"
"My good friends--my dear friends," said Caleb, still doubting how the
certainty of the matter might stand, "what needs a' this ceremony? Ane
tries to serve their friends, and sometimes they may happen to prosper,
and sometimes to misgie. Naething I care to be fashed wi' less than
thanks; I never could bide them."
"Faith, Mr. Balderstone, ye suld hae been fashed wi' few o' mine," said
the downright man of staves and hoops, "if I had only your gude-will to
thank ye for: I suld e'en hae set the guse, and the wild deukes, adn the
runlet of sack to balance that account. Gude-will, man, is a geizen'd
tub, that hauds in nae liquor; but gude deed's like the cask, tight,
round, and sound, that will haud liquor for the king."

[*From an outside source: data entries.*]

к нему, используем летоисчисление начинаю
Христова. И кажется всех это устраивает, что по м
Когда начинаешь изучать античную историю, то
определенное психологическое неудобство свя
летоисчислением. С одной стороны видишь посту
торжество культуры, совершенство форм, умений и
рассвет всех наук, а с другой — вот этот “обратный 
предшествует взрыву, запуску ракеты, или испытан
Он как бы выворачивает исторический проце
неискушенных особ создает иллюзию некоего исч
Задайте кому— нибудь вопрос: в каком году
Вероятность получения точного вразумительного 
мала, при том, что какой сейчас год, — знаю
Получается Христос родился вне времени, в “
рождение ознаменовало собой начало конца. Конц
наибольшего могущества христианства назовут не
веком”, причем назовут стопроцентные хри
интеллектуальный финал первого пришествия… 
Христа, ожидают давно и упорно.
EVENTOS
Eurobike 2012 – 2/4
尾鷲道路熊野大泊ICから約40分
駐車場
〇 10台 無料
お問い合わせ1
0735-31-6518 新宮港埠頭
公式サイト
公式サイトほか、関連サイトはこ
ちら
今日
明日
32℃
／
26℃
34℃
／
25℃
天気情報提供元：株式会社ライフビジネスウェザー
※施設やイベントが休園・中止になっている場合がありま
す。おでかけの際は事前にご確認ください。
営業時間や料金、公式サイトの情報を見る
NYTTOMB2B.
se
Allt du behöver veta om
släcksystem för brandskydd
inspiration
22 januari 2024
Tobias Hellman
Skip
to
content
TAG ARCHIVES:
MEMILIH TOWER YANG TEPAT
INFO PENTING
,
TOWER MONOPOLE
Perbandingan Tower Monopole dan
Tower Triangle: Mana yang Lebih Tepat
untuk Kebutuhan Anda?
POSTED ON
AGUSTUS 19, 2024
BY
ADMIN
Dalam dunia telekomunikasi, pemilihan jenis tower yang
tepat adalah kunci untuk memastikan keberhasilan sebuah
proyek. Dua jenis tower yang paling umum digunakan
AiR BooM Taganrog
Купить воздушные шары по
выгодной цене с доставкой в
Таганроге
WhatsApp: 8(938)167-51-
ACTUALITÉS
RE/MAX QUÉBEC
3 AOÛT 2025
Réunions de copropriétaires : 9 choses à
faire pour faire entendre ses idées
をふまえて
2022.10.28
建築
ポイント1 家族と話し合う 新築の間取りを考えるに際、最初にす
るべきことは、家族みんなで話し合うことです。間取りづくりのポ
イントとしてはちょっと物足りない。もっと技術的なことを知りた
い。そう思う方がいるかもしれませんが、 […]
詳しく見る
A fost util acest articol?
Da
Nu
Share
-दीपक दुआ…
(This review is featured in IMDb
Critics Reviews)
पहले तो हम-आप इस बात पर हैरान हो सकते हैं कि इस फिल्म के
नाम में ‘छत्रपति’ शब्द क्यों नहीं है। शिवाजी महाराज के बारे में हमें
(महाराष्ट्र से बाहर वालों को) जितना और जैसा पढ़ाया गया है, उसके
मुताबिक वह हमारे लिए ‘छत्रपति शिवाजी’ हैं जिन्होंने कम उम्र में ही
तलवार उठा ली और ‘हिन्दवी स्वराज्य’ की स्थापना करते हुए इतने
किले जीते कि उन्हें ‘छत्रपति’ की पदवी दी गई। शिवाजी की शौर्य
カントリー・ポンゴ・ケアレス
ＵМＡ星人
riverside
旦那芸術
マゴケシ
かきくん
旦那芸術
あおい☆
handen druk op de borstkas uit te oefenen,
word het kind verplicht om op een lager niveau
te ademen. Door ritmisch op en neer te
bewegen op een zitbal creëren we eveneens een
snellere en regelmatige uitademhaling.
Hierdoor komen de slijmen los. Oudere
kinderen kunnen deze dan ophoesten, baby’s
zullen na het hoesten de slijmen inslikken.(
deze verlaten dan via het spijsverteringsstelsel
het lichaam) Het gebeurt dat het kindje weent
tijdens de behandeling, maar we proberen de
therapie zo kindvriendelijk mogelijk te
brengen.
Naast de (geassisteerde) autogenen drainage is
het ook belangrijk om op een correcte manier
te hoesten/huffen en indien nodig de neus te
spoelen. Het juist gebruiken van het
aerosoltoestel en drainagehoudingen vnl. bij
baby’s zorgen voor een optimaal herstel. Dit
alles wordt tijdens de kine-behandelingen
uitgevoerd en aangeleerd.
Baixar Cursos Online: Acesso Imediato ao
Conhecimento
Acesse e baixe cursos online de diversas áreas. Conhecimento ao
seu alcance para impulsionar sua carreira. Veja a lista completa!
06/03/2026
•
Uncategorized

"Have ye no heard of our letter," said the mother-in-law, "making our
John [Gibbie] the Queen's cooper for certain? and scarce a chield that
had ever hammered gird upon tub but was applying for it?"
"Have I heard!!!" said Caleb, who now found how the wind set, with an
accent of exceeding contempt, at the doubt expressed--"have I heard,
quo'she!!!" and as he spoke he changed his shambling, skulking, dodging
pace into a manly and authoritative step, readjusted his cocked hat,
and suffered his brow to emerge from under it in all the pride of
aristocracy, like the sun from behind a cloud.